After purchasing the yacht, the plaintiff began to incur charges for maintenance and upgrades. Pl.'s SMF ¶ 16. The parties dispute where and when many of these charges were incurred, with the defendants averring that the majority of the maintenance was performed in Virginia, Pl.'s SMF ¶ 71, and the plaintiff averring that there is no documentation showing where the maintenance was performed, id. The parties affirm that they entered some kind of agreement--the parties debate whether it had a written component--whereby the plaintiff would pay $500 per month to the defendants to satisfy the outstanding maintenance charges, hereinafter referred to as the " Plaintiff's Account." Pl.'s SMF ¶ 16. The defendants claim that this agreement constituted a " revolving credit account" with Defendant PWMS, while the plaintiff rejects that characterization, citing the agreement's oral nature and lack of terms and conditions. See id. ¶ ¶ 16, 18.

The Plaintiff's Account eventually grew to approximately $73,000, including $26,387.08 for the plaintiff's pre-existing mortgage on the Bayliner the plaintiff had traded to the defendants. Pl.'s SMF ¶ ¶ 23-24. The parties dispute whether the plaintiff agreed, voluntarily, to subsume the prior mortgage, which the parties agree the plaintiff had continued to pay after purchasing the new yacht, into the Plaintiff's Account. Id. The parties also dispute whether the plaintiff disclosed the existence of this pre-existing mortgage prior to the sale of the yacht, and whether Carlton Phillips, the " primary owner of PWMS," made any representations regarding the pre-existing mortgage. See id.

The defendants assert that on April 13, 2011, approximately eighteen months after the plaintiff purchased the yacht, the plaintiff signed " a handwritten note that he would pay the revolving charge account balance of [at the time] $51,670.80" by the end of June 2011. Id. ¶ 28. The plaintiff disputes this characterization, stating that the handwritten note merely shows that the plaintiff " met Carlton Phillips and would try to obtain a loan in order to pay off the amount he owed PWMS in a single lump sum." Id. The plaintiff avers that, although he was late on several mortgage payments to PWMS for the yacht, id. ¶ 27, he was never late on the payments on his Account, id. ¶ 31.

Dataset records

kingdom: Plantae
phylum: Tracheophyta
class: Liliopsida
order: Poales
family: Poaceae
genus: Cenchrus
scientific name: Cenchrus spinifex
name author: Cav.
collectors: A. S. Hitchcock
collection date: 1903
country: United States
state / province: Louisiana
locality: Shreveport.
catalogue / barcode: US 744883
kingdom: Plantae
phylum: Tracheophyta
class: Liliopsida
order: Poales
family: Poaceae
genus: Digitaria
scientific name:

Task description - In the yacht dispute passage, how much per month was the plaintiff to pay the defendants toward the outstanding maintenance charges? Rely only on the yacht dispute passage for what comes next.

Written solution - $500 per month.